Edinburgh castle looking fantastic in the June sunshine
The conference spans two days but most attendees arrive the night before to attend the pre-registration event (and have a few beers!). If you’re attending for the first time this is a great opportunity to meet people before arriving in a packed room on the first day.
This year was my second visit to the conference and it was a lot easier to arrive and be greeted by familiar faces than in the first year where a rather shy Simon (ISTJ here) had to get to know people for the first time! It was also great to meet people who I’d spoken to online but hadn’t met in real life (or “IRL” as everyone kept saying!).
The conference is fantastic. The event is welcoming and vibrant, as are those who attend it. The attendees are from a variety of backgrounds. Business owners, marketers and freelancers form most of the guest list and you won’t find suits and ties – no, it’s a relaxed affair with a focus on learning and connecting.
The music getting everyone pumped for Day 1 of CMA Live 2018
Rather than review each presentation individually, I thought I’d talk about my key takeaways from the conference and what that might mean for you, a business owner.
Marketing in 2018
As you would expect, there are talks on a range of topics at CMA Live but I often find there are key themes which run through a conference such as this and for me, the messages which kept cropping up during the talks were as follows:
- Understanding Your Customer
- Creating Standout Content
- Taking action with content (and video, definitely video)
- Building Relatability and Trust
Working back from the Customer
When I sat and reflected on the content I heard during those two days in the Hub Conference centre, I felt there was a clear process starting to form in my head.

▶ **To do**:
A) List the key themes the post about CMA Live 2018 identifies as running through the conference talks.
B) Find every line in the records that contains the string "Strophe", and copy each of those lines. Letter case matters.

▶ **Listing**:
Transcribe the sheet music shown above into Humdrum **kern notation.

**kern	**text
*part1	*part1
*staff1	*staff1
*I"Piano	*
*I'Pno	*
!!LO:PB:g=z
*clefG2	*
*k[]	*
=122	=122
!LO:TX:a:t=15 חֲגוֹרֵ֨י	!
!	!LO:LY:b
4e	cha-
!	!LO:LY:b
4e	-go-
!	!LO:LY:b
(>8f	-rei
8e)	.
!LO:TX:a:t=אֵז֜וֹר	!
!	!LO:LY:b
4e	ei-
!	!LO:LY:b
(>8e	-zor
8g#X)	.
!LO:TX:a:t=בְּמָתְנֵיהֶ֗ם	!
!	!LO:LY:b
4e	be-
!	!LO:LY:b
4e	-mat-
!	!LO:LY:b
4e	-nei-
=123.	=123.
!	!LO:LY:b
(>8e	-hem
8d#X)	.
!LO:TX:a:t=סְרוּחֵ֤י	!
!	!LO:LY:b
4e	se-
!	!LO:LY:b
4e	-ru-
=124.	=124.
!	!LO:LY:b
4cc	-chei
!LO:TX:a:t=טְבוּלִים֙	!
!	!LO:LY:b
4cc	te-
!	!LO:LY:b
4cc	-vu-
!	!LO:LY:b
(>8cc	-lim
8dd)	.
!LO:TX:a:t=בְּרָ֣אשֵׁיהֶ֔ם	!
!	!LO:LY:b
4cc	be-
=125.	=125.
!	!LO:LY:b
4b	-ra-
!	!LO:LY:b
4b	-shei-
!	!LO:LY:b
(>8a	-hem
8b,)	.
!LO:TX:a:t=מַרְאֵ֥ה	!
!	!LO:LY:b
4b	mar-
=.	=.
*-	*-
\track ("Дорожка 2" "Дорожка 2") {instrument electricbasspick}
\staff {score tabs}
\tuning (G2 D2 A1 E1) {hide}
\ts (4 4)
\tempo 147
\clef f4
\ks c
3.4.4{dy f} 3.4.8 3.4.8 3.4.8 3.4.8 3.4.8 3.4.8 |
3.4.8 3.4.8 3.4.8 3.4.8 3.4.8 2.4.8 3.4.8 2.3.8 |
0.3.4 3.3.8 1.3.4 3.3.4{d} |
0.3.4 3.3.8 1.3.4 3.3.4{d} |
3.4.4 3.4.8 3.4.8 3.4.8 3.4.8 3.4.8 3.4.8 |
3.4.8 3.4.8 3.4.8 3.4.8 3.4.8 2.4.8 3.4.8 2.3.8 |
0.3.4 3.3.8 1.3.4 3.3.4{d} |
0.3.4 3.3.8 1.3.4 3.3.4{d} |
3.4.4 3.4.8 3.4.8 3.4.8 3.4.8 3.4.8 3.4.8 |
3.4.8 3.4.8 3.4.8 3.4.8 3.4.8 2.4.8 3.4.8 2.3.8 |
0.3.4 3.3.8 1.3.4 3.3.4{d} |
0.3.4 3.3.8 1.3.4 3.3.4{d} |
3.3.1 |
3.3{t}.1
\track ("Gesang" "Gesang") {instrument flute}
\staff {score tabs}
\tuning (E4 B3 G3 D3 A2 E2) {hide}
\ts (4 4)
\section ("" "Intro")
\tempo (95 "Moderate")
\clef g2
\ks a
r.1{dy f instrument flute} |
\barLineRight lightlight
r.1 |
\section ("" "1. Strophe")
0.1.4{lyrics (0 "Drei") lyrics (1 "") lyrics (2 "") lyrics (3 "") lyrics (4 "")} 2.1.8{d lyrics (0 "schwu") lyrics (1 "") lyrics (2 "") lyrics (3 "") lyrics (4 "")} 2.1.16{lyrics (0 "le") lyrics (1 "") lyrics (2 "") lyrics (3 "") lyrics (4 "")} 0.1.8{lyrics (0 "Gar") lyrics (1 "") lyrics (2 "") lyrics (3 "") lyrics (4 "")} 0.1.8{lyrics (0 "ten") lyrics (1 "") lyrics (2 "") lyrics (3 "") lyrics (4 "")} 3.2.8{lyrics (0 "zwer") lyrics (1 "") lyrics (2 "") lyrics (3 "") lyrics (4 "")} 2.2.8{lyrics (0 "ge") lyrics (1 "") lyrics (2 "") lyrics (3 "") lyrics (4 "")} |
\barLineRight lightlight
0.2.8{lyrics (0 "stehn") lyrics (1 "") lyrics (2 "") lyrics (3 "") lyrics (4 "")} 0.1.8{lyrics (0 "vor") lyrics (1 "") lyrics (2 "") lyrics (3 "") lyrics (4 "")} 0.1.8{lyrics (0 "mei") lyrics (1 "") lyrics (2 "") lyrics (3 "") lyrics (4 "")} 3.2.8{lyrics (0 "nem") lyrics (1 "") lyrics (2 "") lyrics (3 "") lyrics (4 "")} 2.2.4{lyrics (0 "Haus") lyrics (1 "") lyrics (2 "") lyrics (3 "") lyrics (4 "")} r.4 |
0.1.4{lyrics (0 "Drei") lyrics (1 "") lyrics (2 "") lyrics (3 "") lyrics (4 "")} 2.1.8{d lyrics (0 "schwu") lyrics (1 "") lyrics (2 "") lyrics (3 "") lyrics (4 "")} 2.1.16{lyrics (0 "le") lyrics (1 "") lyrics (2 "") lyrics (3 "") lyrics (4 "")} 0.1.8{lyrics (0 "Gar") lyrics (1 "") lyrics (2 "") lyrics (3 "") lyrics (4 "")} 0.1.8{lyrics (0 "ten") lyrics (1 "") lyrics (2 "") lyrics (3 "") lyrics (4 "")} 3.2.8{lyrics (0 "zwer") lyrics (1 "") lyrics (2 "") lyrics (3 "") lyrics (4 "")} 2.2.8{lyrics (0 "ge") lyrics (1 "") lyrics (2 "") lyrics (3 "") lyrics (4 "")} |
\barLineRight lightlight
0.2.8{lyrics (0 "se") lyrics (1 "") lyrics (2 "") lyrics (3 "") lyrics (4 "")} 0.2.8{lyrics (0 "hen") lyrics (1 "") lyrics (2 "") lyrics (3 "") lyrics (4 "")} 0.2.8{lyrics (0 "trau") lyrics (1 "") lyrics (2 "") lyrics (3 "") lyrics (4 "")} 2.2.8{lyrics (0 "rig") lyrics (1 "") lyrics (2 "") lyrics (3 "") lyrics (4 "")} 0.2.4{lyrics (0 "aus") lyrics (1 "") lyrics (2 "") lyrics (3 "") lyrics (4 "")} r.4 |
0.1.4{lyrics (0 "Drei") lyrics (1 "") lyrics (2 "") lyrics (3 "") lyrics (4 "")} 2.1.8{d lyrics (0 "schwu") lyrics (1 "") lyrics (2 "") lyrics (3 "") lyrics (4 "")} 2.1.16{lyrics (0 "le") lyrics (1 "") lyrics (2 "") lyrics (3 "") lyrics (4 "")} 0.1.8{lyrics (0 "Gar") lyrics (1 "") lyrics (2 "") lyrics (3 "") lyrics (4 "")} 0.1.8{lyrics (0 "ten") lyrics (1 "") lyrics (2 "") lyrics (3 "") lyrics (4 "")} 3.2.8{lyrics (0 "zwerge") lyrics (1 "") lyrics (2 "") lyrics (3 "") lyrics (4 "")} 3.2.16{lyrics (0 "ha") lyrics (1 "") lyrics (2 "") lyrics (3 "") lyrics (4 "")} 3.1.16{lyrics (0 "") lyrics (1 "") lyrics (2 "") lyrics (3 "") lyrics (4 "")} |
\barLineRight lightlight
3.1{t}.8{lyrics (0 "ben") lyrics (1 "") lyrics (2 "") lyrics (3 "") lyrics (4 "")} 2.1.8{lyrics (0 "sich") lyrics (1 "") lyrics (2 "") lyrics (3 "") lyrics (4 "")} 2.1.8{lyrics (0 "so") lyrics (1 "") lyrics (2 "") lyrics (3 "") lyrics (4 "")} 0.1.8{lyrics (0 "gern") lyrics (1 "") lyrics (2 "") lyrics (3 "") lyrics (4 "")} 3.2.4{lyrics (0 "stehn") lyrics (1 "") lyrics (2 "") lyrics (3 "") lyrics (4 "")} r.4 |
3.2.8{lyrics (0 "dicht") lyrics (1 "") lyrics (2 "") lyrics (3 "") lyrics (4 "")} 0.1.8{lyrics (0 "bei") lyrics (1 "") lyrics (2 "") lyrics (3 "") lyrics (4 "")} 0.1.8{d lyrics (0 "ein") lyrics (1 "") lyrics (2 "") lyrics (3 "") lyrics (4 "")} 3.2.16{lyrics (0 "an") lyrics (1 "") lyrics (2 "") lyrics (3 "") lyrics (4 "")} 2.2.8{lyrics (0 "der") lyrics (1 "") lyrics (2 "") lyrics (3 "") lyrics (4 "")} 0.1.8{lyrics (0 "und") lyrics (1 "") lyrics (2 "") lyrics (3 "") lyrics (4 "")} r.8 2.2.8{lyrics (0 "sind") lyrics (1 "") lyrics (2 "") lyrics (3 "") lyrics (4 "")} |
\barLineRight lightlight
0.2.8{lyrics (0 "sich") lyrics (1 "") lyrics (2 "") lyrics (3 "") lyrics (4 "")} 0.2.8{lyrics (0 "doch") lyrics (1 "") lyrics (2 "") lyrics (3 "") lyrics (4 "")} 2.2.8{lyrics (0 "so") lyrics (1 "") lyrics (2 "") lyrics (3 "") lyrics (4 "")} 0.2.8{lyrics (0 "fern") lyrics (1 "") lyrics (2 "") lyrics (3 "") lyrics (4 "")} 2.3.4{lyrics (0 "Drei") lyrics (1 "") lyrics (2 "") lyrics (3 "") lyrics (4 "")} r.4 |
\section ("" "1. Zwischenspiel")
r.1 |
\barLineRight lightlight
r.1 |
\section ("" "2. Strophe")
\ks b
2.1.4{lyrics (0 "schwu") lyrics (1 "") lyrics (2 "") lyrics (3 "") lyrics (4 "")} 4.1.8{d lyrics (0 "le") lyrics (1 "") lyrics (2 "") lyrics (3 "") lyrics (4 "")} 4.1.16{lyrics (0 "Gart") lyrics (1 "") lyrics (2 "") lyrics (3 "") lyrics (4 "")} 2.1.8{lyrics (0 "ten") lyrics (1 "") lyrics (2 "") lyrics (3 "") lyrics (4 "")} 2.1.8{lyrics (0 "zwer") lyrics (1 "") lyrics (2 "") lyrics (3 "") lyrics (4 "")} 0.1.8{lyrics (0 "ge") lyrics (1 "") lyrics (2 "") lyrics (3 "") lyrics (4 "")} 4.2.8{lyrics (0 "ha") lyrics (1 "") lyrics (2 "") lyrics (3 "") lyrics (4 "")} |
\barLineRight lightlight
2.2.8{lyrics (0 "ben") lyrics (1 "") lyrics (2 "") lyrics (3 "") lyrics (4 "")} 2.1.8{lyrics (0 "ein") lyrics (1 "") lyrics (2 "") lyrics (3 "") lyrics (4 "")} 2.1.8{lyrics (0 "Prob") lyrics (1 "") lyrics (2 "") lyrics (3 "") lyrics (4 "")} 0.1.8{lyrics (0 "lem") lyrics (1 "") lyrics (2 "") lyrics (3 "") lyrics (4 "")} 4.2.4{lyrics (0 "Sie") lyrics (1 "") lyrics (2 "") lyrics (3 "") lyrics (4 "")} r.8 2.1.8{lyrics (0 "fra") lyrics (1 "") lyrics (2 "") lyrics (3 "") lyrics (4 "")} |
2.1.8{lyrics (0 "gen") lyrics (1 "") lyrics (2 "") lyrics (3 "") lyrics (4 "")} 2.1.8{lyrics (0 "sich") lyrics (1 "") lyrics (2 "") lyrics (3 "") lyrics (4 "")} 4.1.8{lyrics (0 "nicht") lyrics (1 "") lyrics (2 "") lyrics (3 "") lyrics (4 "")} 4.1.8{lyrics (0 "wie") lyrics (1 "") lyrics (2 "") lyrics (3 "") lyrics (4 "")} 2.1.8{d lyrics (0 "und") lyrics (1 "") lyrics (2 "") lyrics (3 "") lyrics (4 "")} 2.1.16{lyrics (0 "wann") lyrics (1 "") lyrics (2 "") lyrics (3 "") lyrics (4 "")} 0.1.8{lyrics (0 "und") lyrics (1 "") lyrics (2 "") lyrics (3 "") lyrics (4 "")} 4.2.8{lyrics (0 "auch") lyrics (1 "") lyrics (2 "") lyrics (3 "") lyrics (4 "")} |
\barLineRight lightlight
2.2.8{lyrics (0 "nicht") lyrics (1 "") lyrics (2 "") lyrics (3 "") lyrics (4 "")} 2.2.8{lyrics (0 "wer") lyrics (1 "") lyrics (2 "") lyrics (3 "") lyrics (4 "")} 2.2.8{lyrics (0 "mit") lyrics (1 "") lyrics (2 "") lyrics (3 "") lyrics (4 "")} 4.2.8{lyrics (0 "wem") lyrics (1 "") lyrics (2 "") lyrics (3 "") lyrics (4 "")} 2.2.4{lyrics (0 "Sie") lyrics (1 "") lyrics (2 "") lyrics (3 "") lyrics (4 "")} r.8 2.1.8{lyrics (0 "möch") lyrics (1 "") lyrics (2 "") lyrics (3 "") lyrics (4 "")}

▶ **Results**:
A)
- Understanding Your Customer
- Creating Standout Content
- Taking action with content (and video, definitely video)
- Building Relatability and Trust

B)
\section ("" "1. Strophe")
\section ("" "2. Strophe")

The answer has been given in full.